Claimant Robert Englehardt appeals the district court’s decision reversing the ALJ’s denial of disability benefits for back pain. He argues that the district court erred in remanding for further proceedings rather than an award of benefits. We affirm.

This court reviews the district court’s decision to remand without applying the credit-as-true rule for an abuse of discretion. See Harman v. Apfel, 211 F.3d 1172, 1173 (9th Cir.2000). According to Engle-hardt, the ALJ recognized that Dr. Khan’s assessment, if credited, “would indicate that the claimant could not perform any kind of work.” Englehardt is mistaken. In the quoted statement, the ALJ was referring to the opinions of Drs. Khan and Benjamin together. As discussed below, Dr. Benjamin’s testimony was properly discredited. It is not “clear from the record that the ALJ would be required to find the claimant disabled were [Dr. Khan’s opinion] credited,” and thus the third prong of the Harman test is not met. Benecke v. Barnhart, 379 F.3d 587, 593 (9th Cir.2004). Dr. Khan merely opined that Englehardt’s lower back pain, which was precipitated by movement, caused difficulties in concentration. The ALJ may need to consider vocational evidence before determining that Englehardt’s difficulty concentrating prevented him from working. Therefore it was not an abuse of discretion for the district court to remand for further proceedings.
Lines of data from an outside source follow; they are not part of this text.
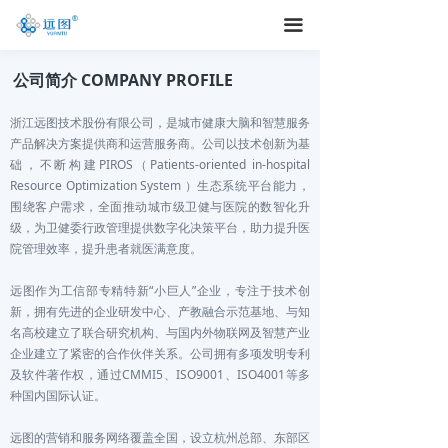
끀
公司简介 COMPANY PROFILE
浙江远图技术股份有限公司，是城市健康大脑和智慧服务
产品解决方案提供商和运营服务商。公司以技术创新为基
础，不断构建PIROS（Patients-oriented in-hospital
Resource Optimization System ）生态系统平台能力，
围绕客户需求，全面推动城市级卫健与医院的数智化升
级，为卫健委行政管理提供数字化决策平台，助力提升医
院管理效率，提升患者就医满意度。
远图作为工信部专精特新“小巨人”企业，专注于技术创
新，拥有先进的企业研发中心、产教融合示范基地、与知
名高校建立了联合研究机构、与国内外物联网及智慧产业
企业建立了紧密的合作伙伴关系。公司拥有多项发明专利
及软件著作权，通过CMMI5、ISO9001、ISO4001等多
种国内国际认证。
远图的营销和服务网络覆盖全国，设立杭州总部、东部区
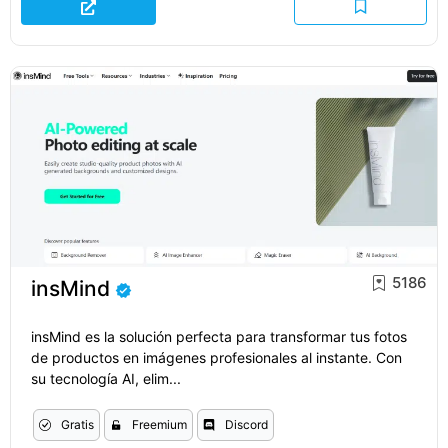
5186
insMind
insMind es la solución perfecta para transformar tus fotos
de productos en imágenes profesionales al instante. Con
su tecnología AI, elim...
Gratis
Freemium
Discord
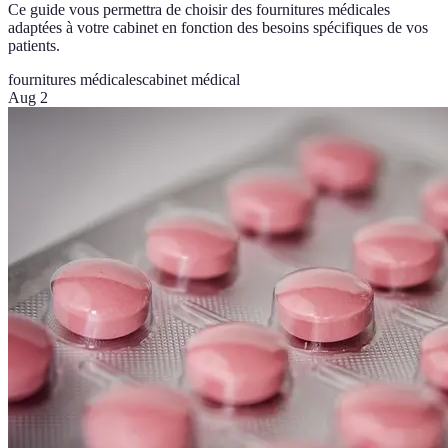
Ce guide vous permettra de choisir des fournitures médicales
adaptées à votre cabinet en fonction des besoins spécifiques de vos
patients.
fournitures médicales
cabinet médical
Aug 2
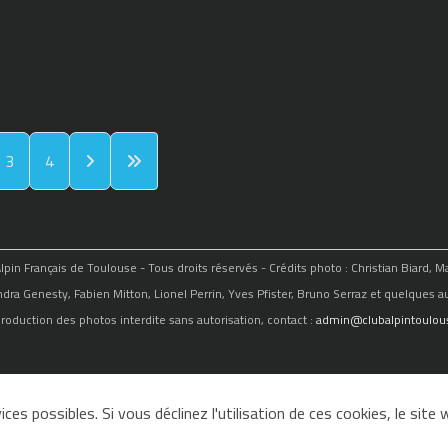
3
4
in Français de Toulouse - Tous droits réservés - Crédits photo : Christian Biard, 
ndra Genesty, Fabien Mitton, Lionel Perrin, Yves Pfister, Bruno Serraz et quelques au
roduction des photos interdite sans autorisation, contact :
admin@clubalpintoulous
ces possibles. Si vous déclinez l'utilisation de ces cookies, le sit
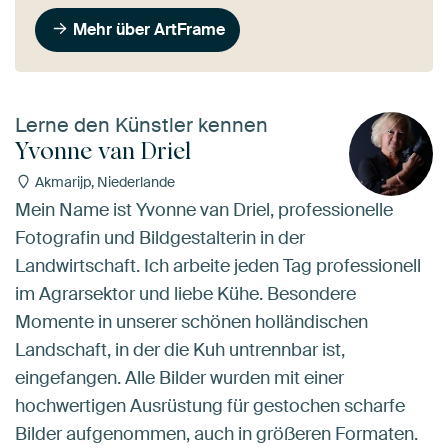
Mehr über ArtFrame
Lerne den Künstler kennen
Yvonne van Driel
Akmarijp, Niederlande
Mein Name ist Yvonne van Driel, professionelle
Fotografin und Bildgestalterin in der
Landwirtschaft. Ich arbeite jeden Tag professionell
im Agrarsektor und liebe Kühe. Besondere
Momente in unserer schönen holländischen
Landschaft, in der die Kuh untrennbar ist,
eingefangen. Alle Bilder wurden mit einer
hochwertigen Ausrüstung für gestochen scharfe
Bilder aufgenommen, auch in größeren Formaten.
Englehardt argues that the reasons given by the ALJ for rejecting his pain symptom testimony cannot be clear and convincing, seeing as his medication dosage was repeatedly increased, and he was awaiting insurance approval for a spinal cord stimulator. See Vasquez v. Astrue, 572 F.3d 586, 591 (9th Cir.2009) (requiring “specific, clear, and convincing reasons” for rejecting symptom testimony). Yet Dr. Khan repeatedly explained that he “[does] not like to use narcotics long-term in patients with chronic pain syndromes because of tolerance, dependence, and opioid[-]induced hyperalgesia.” In Dr. Khan’s experience, “when [a spinal cord stimulator] is effective, the patient’s reliance on medication, especially narcotics, has decreased significantly.” The stimulator was merely suggested as an alternative to medications that otherwise were “controlling the pain reasonably well.” The fact that Englehardt’s pain was reasonably well controlled is a clear and convincing reason to reject his symptom testimony.

Englehardt argues that the ALJ erred in rejecting Dr. Benjamin’s opinion because a treating physician’s assessment should be given more weight. A treating physician’s opinion should be given controlling weight if it “is well-supported by medically acceptable clinical and laboratory diagnostic techniques and is not inconsistent with the other substantial evidence in [the claimant’s] case record.” 20 C.F.R. § 404.1527(c)(2). If it is not, the opinion is not entitled to controlling weight. Id. Dr. Benjamin’s opinion is not supported by objective clinical findings, and thus it is not entitled to controlling weight.

Englehardt further argues that, even if Dr. Benjamin’s opinion is not entitled to controlling weight, the ALJ was nonetheless required to give clear and convincing reasons for rejecting it. The ALJ need only meet this heightened standard for rejection if the opinion at issue is not contradicted by that of another doctor. Orn v. Astrue, 495 F.3d 625, 632 (9th Cir.2007). In this case, there were multiple doctors whose opinion contradicted that of Dr. Benjamin, including an examining doctor, Dr. Ottney. Therefore, the ALJ need only provide “specific and legitimate reasons supported by substantial evidence” when rejecting Dr. Benjamin’s testimony. Id. (internal quotations omitted). “When an examining physician provides independent clinical findings that differ from the findings of the treating physician, such findings are ‘substantial evidence.’ ” Id. at 632 (quoting Miller v. Heckler, 770 F.2d 845, 849 (9th Cir.1985)) (internal quotations omitted). In this case, Dr. Ott-ney’s findings constituted substantial evidence in support of the ALJ’s specific and legitimate reasons for rejecting Dr. Benjamin’s opinion. Moreover, the ALJ properly “set forth [her] own interpretations and explained] why they, rather than the doctors”, [were] correct. Embrey v. Bowen, 849 F.2d 418, 421-22 (9th Cir.1988).

AFFIRMED. 
      
       This disposition is not appropriate for publication and is not precedent except as provided by 9th Cir. R. 36-3.